My mouse array data and human array data were derived from the same two conditions, condition A and condition B. I fitted two array data individually using limma and the fitted expression values were obtained using the as.matrix(y). Now my question is: may I directly compare the mouse expression profile at condition A with the human expression profile at condition A?
At the very least, you will have technical batch effects, e.g., differences in probe design/affinity between arrays, differences in RNA extraction/RT efficiency, variation in non-specific binding from the rest of the transcriptome. So, even if you had a homologous gene with the same abundance of transcript molecules in mouse and human, I would be amazed if you managed to obtain the same signal on the associated arrays. There is almost certainly a strong batch effect that will confound any comparison between species.
The other major problem is the biological interpretation of differences. Let's say that you did manage to somehow resolve the batch effects and get comparable intensities between species. Then what? If you say that gene X has higher intensity (i.e., more transcript molecules) in mouse compared to human, how would I even attempt to interpret that? Do 10 transcript molecules of gene X in mouse cells have the same effect as 10 molecules of gene X in human cells? Perhaps mice need 20 molecules of X to achieve the same biological activity as that in humans. Or 5. Or 100.
A more rigorous approach would be to compare within each species, then do a meta-analysis across species. You could ask things like "which genes are DE between A and B in mice, but not in humans" and vice versa. This also seems to answer a more relevant scientific question than a direct comparison between species.
We have done meta-analysis as you mentioned. But, we are still interested in comparing mouse and human at condition A since we actually would like to know if mouse is reasonable model for human...
Regarding the batch effect, may I do "normalizedBetweenArrays" using only homologous probes? That is to say, I manually modify the input files so that only data from the background and homologous probes are kept...
But, we are still interested in comparing mouse and human at condition A since we actually would like to know if mouse is reasonable model for human...
And how, exactly, are you going to answer this question? Even if you were able to compare across species, what would that tell you? If you get 500 DE genes, would that mean that mouse is too different from human to be a reasonable model? What about 1000 genes? Or 200?
If you had an equivalent dataset involving, e.g., fish, you might be able to see that mouse vs human has fewer DE genes than fish vs human, and thus conclude that mouse is a better model for human than fish. But a standalone comparison between two species doesn't really tell you much, even if you were able to overcome the technical and biological problems I mentioned above.
Regarding the batch effect, may I do "normalizedBetweenArrays" using only homologous probes?
This will not solve the batch effect issues. Batch effects occur on a per-probe basis, and normalization only adjusts for systematic biases that occur across many probes. You won't be able to get rid of probe-specific biases with normalization.
Thank you very much for your reply!
We have done meta-analysis as you mentioned. But, we are still interested in comparing mouse and human at condition A since we actually would like to know if mouse is reasonable model for human...
Regarding the batch effect, may I do "normalizedBetweenArrays" using only homologous probes? That is to say, I manually modify the input files so that only data from the background and homologous probes are kept...
Thanks a lot!
C.
And how, exactly, are you going to answer this question? Even if you were able to compare across species, what would that tell you? If you get 500 DE genes, would that mean that mouse is too different from human to be a reasonable model? What about 1000 genes? Or 200?

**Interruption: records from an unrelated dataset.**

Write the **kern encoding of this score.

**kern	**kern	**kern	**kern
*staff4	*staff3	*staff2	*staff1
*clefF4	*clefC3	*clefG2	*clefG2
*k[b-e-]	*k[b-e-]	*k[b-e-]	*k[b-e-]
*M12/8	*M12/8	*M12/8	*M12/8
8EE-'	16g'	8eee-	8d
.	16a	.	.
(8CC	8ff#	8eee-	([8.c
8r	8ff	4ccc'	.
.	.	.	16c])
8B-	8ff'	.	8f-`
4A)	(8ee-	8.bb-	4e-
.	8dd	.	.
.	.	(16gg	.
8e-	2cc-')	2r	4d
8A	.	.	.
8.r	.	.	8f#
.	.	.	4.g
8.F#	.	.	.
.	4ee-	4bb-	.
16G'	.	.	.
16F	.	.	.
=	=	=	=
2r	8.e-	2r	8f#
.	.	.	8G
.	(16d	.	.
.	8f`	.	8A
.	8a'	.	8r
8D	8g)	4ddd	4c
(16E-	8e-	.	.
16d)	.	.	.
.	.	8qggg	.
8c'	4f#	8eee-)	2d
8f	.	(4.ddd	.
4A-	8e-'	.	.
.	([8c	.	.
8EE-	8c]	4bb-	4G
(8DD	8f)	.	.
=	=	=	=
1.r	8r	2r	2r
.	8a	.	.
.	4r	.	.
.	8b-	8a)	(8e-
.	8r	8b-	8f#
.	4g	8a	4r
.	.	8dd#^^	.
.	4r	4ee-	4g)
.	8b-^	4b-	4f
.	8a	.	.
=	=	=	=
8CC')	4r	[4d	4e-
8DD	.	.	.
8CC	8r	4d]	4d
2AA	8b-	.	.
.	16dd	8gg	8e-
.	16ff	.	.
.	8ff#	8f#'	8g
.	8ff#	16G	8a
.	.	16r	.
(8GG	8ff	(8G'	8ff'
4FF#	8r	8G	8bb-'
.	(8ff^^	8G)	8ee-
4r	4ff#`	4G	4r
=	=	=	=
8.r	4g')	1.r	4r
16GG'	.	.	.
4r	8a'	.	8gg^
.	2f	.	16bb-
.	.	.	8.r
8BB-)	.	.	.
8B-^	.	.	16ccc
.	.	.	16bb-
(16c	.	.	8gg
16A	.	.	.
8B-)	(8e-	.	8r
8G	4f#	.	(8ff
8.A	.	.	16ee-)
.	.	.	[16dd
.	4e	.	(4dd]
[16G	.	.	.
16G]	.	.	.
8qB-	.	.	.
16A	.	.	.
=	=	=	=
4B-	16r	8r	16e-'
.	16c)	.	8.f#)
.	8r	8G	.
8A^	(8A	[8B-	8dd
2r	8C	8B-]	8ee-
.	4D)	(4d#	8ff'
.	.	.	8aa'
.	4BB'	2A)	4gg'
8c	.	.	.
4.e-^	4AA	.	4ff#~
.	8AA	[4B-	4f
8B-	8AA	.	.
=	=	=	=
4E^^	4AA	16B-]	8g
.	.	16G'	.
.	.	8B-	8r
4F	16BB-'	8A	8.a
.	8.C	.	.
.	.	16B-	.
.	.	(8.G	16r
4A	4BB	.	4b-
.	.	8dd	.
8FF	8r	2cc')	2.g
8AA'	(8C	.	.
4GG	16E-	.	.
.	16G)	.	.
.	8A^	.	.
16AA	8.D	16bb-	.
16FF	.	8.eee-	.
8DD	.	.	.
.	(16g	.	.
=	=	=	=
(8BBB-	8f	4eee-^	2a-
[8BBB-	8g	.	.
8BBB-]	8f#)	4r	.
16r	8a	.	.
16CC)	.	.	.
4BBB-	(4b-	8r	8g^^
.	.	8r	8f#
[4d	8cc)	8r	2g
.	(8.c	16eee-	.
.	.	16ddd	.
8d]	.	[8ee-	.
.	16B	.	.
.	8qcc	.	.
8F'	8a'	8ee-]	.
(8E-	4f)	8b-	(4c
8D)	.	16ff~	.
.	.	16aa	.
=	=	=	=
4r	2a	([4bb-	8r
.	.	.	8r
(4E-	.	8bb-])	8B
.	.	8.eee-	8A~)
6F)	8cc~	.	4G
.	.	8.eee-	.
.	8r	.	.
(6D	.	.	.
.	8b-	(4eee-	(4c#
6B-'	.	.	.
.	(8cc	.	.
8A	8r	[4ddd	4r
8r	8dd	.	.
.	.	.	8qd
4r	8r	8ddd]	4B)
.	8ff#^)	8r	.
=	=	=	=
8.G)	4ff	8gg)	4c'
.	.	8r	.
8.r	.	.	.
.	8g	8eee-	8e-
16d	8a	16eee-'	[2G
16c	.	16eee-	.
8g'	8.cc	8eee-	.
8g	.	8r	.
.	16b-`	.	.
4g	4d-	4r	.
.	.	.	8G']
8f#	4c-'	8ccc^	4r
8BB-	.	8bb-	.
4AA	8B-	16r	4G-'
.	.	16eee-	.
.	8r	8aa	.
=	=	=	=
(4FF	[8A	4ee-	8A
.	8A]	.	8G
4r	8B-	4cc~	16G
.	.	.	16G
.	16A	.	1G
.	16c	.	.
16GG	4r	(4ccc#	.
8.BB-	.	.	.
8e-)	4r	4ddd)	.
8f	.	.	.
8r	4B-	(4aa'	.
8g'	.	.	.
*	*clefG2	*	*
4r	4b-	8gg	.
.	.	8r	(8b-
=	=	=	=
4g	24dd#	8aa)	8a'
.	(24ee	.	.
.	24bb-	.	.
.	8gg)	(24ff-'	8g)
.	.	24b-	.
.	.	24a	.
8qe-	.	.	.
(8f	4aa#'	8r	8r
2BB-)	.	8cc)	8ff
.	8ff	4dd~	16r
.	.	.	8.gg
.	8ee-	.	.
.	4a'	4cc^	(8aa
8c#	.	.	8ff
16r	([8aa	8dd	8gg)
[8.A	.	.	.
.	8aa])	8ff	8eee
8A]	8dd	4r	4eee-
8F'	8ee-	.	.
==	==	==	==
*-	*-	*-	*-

If you had an equivalent dataset involving, e.g., fish, you might be able to see that mouse vs human has fewer DE genes than fish vs human, and thus conclude that mouse is a better model for human than fish. But a standalone comparison between two species doesn't really tell you much, even if you were able to overcome the technical and biological problems I mentioned above.
This will not solve the batch effect issues. Batch effects occur on a per-probe basis, and normalization only adjusts for systematic biases that occur across many probes. You won't be able to get rid of probe-specific biases with normalization.